(Uyulacak talimatlar):
Kelkit’teki organik hayvancılığı anlatan köşe yazısını son cümlesinin ardından sürdürün.

___ Verilen metin

Kelkit’te organik hayvancılık…

Bu makalede ele alınan konular hakkında hızlı bir genel bakış.

Kelkit’te organik hayvancılık…

06 Temmuz 2010

·

Ali Ekber Yıldırım

·

Köşe Yazısı

Güncelleme: Şub 22, 2024

Sabahın kör karanlığında yine yollardayız. Gümüşhane Kelkit’e gitmek için gecenin 2’sinde yola çıktık. Önce 04.10 uçağı ile İzmir’den İstanbul’a, oradan 07.00 uçağı ile Trabzon’a uçuyoruz. Trabzon’dan kara yolu ile Maçka üzerinden yeşilin tüm tonlarını süzerek, güzelliğini anlatmaya sözcüklerin yetersiz kaldığı zirveye, Zigana’ya ulaşınca sütlaç molası veriyoruz. Yeniden yola koyularak Gümüşhane üzerinden Kelkit’e ulaşıyoruz.
Kelkit, Gümüşhane’ye bağlı şirin bir ilçe. Merkez’de 14 bin olmak üzere 6 belde ve 77 köyde toplam  41 bin 472 kişi yaşıyor.
Temel geçim kaynağı tarım ve hayvancılık. Bitkisel tarım olarak, yonca, silajlık mısır, şeker pancarı, buğday, arpa, patates ve fasulye üretiliyor. Üretim maliyetinin yüksek olması ve üretime getirilen kota nedeniyle pancar üretiminde büyük düşüş var. Bunun yerine bölgede hayvancılığın gelişmesi nedeniyle silajlık mısır üretimi yaygın.
Hayvancılıkta ise, alabalık üretimi ve arıcılığın yanı sıra, 31 bin baş civarında büyükbaş, 20-25 bin baş civarında küçükbaş hayvan varlığı var. Büyükbaşta ortalama işletme büyüklüğü 4 ile 10 baş. Süt sığırcılığında yıllık ortalama verim 1.800  ile 2.380 litre düzeyinde. Organik hayvancılık yapanlarda ise 6 bin litre.
Kelkit’te bulunmamızın iki nedeni var. Birincisi, onur kurulunda yer aldığımız 1.Organik Hayvancılık Kongresi’nde bilgilerimizi paylaşmak ve bilgilerimizi tazelemek.
İkincisi, işadamı, medya patronu, Türkiye’nin defalarca vergi rekortmeni olan Aydın Doğan’ın memleketi Kelkit’te kurduğu Doğan Organik Süt Sığırcılığı işletmesini yerinde görmek.

______
___ Sağlanan veriler

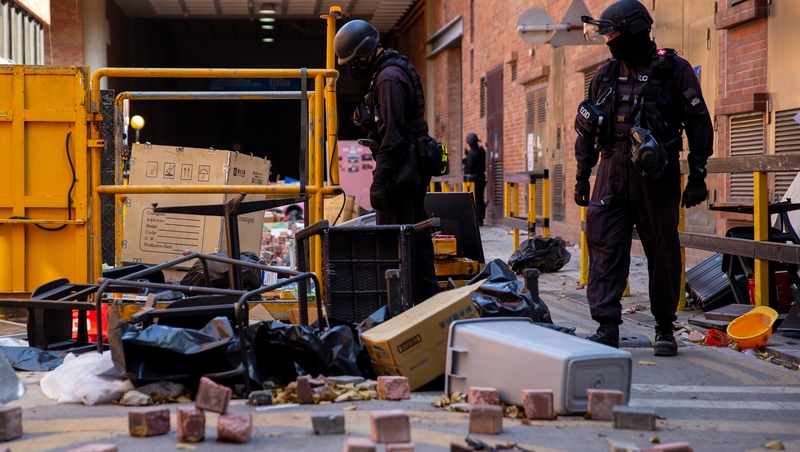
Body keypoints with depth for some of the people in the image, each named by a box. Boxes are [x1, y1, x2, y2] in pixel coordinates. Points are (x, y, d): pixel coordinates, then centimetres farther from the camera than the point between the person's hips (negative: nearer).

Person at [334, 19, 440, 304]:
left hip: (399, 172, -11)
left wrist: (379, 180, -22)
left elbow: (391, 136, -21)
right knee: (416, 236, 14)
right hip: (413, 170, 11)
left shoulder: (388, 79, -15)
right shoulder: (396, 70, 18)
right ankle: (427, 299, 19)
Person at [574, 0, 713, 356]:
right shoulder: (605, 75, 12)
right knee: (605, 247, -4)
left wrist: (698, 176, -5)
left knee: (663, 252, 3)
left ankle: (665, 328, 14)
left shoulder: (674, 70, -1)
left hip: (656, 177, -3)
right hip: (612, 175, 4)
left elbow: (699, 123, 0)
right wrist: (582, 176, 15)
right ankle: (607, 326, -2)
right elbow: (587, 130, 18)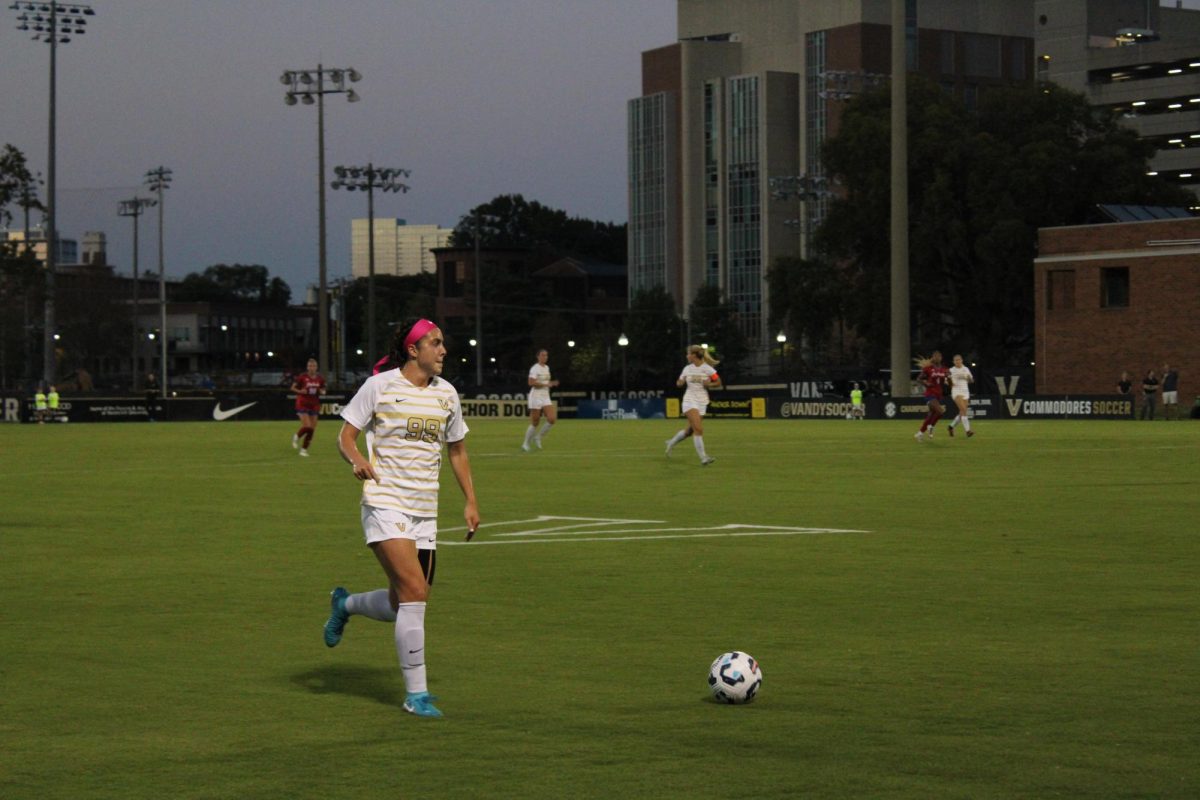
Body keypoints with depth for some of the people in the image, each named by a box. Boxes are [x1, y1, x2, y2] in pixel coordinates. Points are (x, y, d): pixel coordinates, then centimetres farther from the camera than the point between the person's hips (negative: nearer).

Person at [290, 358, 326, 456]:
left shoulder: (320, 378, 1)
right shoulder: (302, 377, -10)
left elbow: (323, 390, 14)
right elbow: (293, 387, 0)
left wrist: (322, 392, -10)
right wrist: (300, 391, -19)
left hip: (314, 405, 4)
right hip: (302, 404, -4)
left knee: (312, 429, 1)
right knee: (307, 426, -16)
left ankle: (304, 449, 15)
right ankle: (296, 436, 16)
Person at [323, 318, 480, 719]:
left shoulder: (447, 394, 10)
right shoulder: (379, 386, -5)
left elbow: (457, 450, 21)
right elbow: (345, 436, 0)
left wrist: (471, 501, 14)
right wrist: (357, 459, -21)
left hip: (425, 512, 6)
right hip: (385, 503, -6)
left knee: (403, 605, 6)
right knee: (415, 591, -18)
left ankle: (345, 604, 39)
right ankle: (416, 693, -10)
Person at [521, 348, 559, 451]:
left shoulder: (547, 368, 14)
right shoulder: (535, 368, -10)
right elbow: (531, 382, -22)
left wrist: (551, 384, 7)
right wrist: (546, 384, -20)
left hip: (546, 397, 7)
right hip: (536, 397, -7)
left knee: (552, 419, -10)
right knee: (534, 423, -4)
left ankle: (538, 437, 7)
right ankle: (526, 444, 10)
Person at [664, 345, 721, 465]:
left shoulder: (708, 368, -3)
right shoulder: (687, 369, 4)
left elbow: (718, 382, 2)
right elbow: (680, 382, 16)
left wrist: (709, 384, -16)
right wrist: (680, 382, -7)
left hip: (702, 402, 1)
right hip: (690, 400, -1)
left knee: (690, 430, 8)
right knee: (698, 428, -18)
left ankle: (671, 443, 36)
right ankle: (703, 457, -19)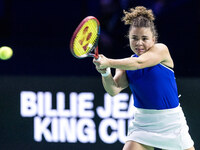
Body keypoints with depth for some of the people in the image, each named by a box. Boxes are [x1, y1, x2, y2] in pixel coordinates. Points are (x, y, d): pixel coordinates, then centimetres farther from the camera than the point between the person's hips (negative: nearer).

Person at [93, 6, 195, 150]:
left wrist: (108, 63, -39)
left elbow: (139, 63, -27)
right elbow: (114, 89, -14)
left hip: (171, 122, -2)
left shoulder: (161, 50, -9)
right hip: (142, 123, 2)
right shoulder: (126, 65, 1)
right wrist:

______

(Yanıt):
Hükümetin, Et ve Balık Kurumu’na sıfır gümrükle 100 bin ton canlı hayvan ithal etme yetkisini verdiği bir dönemde Kelkit’te hayvancılığı konuşmanın ayrı bir önemi var.
Kongreye katılan bilim insanları, üreticiler, uzmanlar, Türkiye’de organik hayvancılığın gelişmesi için çaba gösterirken, fikir üretirken, önlerine ithalat silahının konulması en hafif deyimi ile moral bozucu oldu.
Kongre Başkanı Prof. Dr. İbrahim Ak ve düzenleme kurulu üyeleri çok kapsamlı bir program hazırlamışlar. Organik Hayvancılık Kongresi’nin “Tarımsal Üretimde GDO’ ların Çevre ve İnsan Sağlığı Üzerine Etkileri” konulu panel ile başlaması çok anlamlı oldu. Çünkü, GDO(Genetiği Değiştirilmiş Organizmalar)’ların olumsuz etkileri iyi anlaşılırsa organik hayvancılığın önemini anlamak çok daha kolay olacaktı.
Kelkit Aydın Doğan Meslek Yüksek Okulu’ndaki kongrenin açılışından sonra okulun koridorlarında  Aydın Doğan Vakfı’nın açtığı karikatür sergisi büyük ilgi gördü. Kelkit’i çok yakından tanıyan ve Aydın Doğan Vakfı’nın bölgedeki sosyal sorumluluk projelerinin yakın takipçisi Vakıf  Yöneticisi Candan Fetvacı’nın söylediği gibi sergilenen karikatürler bu kongre için özel seçilmiş ve tamamı tarım ve hayvancılıkla ilgiliydi.
Kongre’de konuşulanlar bir rapor haline getirilerek Tarım ve Köyişleri Bakanlığı  ile ilgili mercilere sunulacak. Ayrıca konuşmalar, tartışmalar kitap olarak yayınlanacak.
Gümüşhane ve Kelkit’in her metrekaresinde izi bulunan Aydın Doğan’ın yaptığı en önemli yatırımlardan birisi Doğan Organik Süt Sığırcılığı İşletmesi. Kara ikliminin egemen olduğu, kışın ısı derecesinin eksi 30’a kadar düştüğü, yılda sadece bir ürün alınabildiği Kelkit’te böylesine  büyük bir yatırım yapmak gerçekten cesaret ister. Bölgede sanayi tesisi yok. Her aileden bir iki kişi yurt dışında çalışıyor. Bugüne kadar nüfusunun 6 katı göç vermiş.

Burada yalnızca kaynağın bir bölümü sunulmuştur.